Material for this task
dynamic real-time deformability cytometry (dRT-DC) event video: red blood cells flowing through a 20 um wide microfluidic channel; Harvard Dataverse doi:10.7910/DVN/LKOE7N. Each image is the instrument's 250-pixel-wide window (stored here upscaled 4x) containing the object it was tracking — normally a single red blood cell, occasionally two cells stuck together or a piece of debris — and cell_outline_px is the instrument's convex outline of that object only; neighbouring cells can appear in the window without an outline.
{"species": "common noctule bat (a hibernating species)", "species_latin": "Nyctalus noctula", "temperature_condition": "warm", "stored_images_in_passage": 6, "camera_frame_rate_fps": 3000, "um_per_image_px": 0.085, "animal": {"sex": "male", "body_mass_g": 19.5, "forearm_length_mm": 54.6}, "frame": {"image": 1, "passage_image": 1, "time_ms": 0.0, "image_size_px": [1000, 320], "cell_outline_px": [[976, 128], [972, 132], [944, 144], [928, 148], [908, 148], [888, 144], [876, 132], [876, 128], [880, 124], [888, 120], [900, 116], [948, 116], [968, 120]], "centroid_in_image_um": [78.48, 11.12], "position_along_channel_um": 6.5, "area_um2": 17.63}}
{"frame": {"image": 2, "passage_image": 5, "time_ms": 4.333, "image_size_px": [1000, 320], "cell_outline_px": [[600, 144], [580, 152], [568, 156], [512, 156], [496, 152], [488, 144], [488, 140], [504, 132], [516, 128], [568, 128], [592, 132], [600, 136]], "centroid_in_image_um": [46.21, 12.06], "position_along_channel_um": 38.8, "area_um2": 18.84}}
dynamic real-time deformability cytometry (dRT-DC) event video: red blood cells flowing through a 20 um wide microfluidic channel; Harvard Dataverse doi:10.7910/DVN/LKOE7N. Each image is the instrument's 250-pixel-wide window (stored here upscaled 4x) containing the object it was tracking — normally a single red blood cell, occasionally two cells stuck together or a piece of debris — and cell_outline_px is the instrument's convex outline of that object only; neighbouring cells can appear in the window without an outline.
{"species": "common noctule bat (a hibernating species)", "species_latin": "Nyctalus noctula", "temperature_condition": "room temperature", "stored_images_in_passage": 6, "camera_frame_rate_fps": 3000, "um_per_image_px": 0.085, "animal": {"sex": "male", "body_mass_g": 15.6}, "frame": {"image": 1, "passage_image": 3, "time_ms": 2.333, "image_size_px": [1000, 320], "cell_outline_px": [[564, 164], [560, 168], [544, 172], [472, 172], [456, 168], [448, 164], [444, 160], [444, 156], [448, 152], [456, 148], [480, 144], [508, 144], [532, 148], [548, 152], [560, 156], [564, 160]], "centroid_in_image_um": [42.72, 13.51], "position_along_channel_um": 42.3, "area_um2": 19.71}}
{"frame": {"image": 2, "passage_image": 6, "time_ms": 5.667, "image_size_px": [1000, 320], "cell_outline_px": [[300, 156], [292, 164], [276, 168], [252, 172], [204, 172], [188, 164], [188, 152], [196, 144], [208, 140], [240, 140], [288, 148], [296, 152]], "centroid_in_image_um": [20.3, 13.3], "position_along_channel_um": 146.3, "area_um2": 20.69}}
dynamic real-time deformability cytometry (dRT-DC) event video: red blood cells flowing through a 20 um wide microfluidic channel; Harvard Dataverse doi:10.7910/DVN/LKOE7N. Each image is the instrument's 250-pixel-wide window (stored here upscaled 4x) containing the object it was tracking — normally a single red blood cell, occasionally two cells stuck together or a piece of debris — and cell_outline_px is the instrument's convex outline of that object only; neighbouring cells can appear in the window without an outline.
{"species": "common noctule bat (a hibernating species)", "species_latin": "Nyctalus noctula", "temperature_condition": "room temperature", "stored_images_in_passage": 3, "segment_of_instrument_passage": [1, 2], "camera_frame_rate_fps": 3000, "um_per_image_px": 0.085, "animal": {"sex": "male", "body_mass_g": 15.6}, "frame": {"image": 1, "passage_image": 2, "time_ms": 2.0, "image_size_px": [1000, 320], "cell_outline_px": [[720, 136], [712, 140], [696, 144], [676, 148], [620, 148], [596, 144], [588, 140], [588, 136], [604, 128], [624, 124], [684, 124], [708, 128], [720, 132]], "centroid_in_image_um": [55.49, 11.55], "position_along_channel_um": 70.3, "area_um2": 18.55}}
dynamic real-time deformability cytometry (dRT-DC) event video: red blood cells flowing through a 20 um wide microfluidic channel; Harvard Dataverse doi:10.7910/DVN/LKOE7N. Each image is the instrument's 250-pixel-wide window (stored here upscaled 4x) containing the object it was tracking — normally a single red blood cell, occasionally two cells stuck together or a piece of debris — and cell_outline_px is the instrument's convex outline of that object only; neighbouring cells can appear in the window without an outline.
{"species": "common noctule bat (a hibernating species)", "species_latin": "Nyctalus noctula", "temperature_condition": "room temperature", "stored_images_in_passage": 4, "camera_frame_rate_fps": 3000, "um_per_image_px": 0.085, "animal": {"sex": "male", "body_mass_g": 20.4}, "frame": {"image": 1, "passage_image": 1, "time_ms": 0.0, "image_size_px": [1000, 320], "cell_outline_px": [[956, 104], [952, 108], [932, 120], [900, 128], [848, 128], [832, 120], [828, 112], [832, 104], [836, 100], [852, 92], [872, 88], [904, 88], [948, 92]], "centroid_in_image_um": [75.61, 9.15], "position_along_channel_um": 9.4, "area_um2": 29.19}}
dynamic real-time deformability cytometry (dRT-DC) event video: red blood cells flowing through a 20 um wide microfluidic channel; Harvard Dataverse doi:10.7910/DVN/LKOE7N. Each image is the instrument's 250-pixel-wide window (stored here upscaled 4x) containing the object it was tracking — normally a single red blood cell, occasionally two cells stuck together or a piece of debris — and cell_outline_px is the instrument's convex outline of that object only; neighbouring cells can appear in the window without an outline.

Written exercise
Please quote the data above in full, with no line missing.

Result for this task
dynamic real-time deformability cytometry (dRT-DC) event video: red blood cells flowing through a 20 um wide microfluidic channel; Harvard Dataverse doi:10.7910/DVN/LKOE7N. Each image is the instrument's 250-pixel-wide window (stored here upscaled 4x) containing the object it was tracking — normally a single red blood cell, occasionally two cells stuck together or a piece of debris — and cell_outline_px is the instrument's convex outline of that object only; neighbouring cells can appear in the window without an outline.
{"species": "common noctule bat (a hibernating species)", "species_latin": "Nyctalus noctula", "temperature_condition": "warm", "stored_images_in_passage": 6, "camera_frame_rate_fps": 3000, "um_per_image_px": 0.085, "animal": {"sex": "male", "body_mass_g": 19.5, "forearm_length_mm": 54.6}, "frame": {"image": 1, "passage_image": 1, "time_ms": 0.0, "image_size_px": [1000, 320], "cell_outline_px": [[976, 128], [972, 132], [944, 144], [928, 148], [908, 148], [888, 144], [876, 132], [876, 128], [880, 124], [888, 120], [900, 116], [948, 116], [968, 120]], "centroid_in_image_um": [78.48, 11.12], "position_along_channel_um": 6.5, "area_um2": 17.63}}
{"frame": {"image": 2, "passage_image": 5, "time_ms": 4.333, "image_size_px": [1000, 320], "cell_outline_px": [[600, 144], [580, 152], [568, 156], [512, 156], [496, 152], [488, 144], [488, 140], [504, 132], [516, 128], [568, 128], [592, 132], [600, 136]], "centroid_in_image_um": [46.21, 12.06], "position_along_channel_um": 38.8, "area_um2": 18.84}}
dynamic real-time deformability cytometry (dRT-DC) event video: red blood cells flowing through a 20 um wide microfluidic channel; Harvard Dataverse doi:10.7910/DVN/LKOE7N. Each image is the instrument's 250-pixel-wide window (stored here upscaled 4x) containing the object it was tracking — normally a single red blood cell, occasionally two cells stuck together or a piece of debris — and cell_outline_px is the instrument's convex outline of that object only; neighbouring cells can appear in the window without an outline.
{"species": "common noctule bat (a hibernating species)", "species_latin": "Nyctalus noctula", "temperature_condition": "room temperature", "stored_images_in_passage": 6, "camera_frame_rate_fps": 3000, "um_per_image_px": 0.085, "animal": {"sex": "male", "body_mass_g": 15.6}, "frame": {"image": 1, "passage_image": 3, "time_ms": 2.333, "image_size_px": [1000, 320], "cell_outline_px": [[564, 164], [560, 168], [544, 172], [472, 172], [456, 168], [448, 164], [444, 160], [444, 156], [448, 152], [456, 148], [480, 144], [508, 144], [532, 148], [548, 152], [560, 156], [564, 160]], "centroid_in_image_um": [42.72, 13.51], "position_along_channel_um": 42.3, "area_um2": 19.71}}
{"frame": {"image": 2, "passage_image": 6, "time_ms": 5.667, "image_size_px": [1000, 320], "cell_outline_px": [[300, 156], [292, 164], [276, 168], [252, 172], [204, 172], [188, 164], [188, 152], [196, 144], [208, 140], [240, 140], [288, 148], [296, 152]], "centroid_in_image_um": [20.3, 13.3], "position_along_channel_um": 146.3, "area_um2": 20.69}}
dynamic real-time deformability cytometry (dRT-DC) event video: red blood cells flowing through a 20 um wide microfluidic channel; Harvard Dataverse doi:10.7910/DVN/LKOE7N. Each image is the instrument's 250-pixel-wide window (stored here upscaled 4x) containing the object it was tracking — normally a single red blood cell, occasionally two cells stuck together or a piece of debris — and cell_outline_px is the instrument's convex outline of that object only; neighbouring cells can appear in the window without an outline.
{"species": "common noctule bat (a hibernating species)", "species_latin": "Nyctalus noctula", "temperature_condition": "room temperature", "stored_images_in_passage": 3, "segment_of_instrument_passage": [1, 2], "camera_frame_rate_fps": 3000, "um_per_image_px": 0.085, "animal": {"sex": "male", "body_mass_g": 15.6}, "frame": {"image": 1, "passage_image": 2, "time_ms": 2.0, "image_size_px": [1000, 320], "cell_outline_px": [[720, 136], [712, 140], [696, 144], [676, 148], [620, 148], [596, 144], [588, 140], [588, 136], [604, 128], [624, 124], [684, 124], [708, 128], [720, 132]], "centroid_in_image_um": [55.49, 11.55], "position_along_channel_um": 70.3, "area_um2": 18.55}}
dynamic real-time deformability cytometry (dRT-DC) event video: red blood cells flowing through a 20 um wide microfluidic channel; Harvard Dataverse doi:10.7910/DVN/LKOE7N. Each image is the instrument's 250-pixel-wide window (stored here upscaled 4x) containing the object it was tracking — normally a single red blood cell, occasionally two cells stuck together or a piece of debris — and cell_outline_px is the instrument's convex outline of that object only; neighbouring cells can appear in the window without an outline.
{"species": "common noctule bat (a hibernating species)", "species_latin": "Nyctalus noctula", "temperature_condition": "room temperature", "stored_images_in_passage": 4, "camera_frame_rate_fps": 3000, "um_per_image_px": 0.085, "animal": {"sex": "male", "body_mass_g": 20.4}, "frame": {"image": 1, "passage_image": 1, "time_ms": 0.0, "image_size_px": [1000, 320], "cell_outline_px": [[956, 104], [952, 108], [932, 120], [900, 128], [848, 128], [832, 120], [828, 112], [832, 104], [836, 100], [852, 92], [872, 88], [904, 88], [948, 92]], "centroid_in_image_um": [75.61, 9.15], "position_along_channel_um": 9.4, "area_um2": 29.19}}
dynamic real-time deformability cytometry (dRT-DC) event video: red blood cells flowing through a 20 um wide microfluidic channel; Harvard Dataverse doi:10.7910/DVN/LKOE7N. Each image is the instrument's 250-pixel-wide window (stored here upscaled 4x) containing the object it was tracking — normally a single red blood cell, occasionally two cells stuck together or a piece of debris — and cell_outline_px is the instrument's convex outline of that object only; neighbouring cells can appear in the window without an outline.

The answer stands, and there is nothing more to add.